WORK REQUIRED: An image-free, exact copy of the records below is required.
[[ DATA RECORDS open ]]
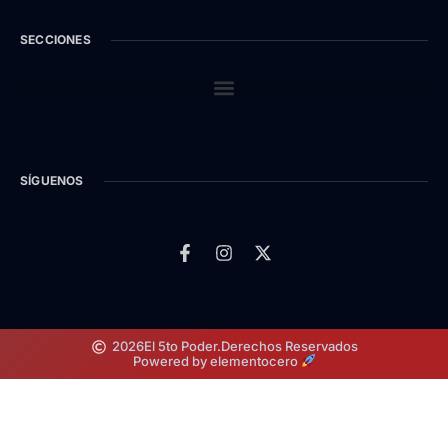
SECCIONES
SÍGUENOS
2026
El 5to Poder.
Derechos Reservados
Powered by elementocero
[[ DATA RECORDS closed ]]
TASK OUTPUT:
SECCIONES
SÍGUENOS
2026
El 5to Poder.
Derechos Reservados
Powered by elementocero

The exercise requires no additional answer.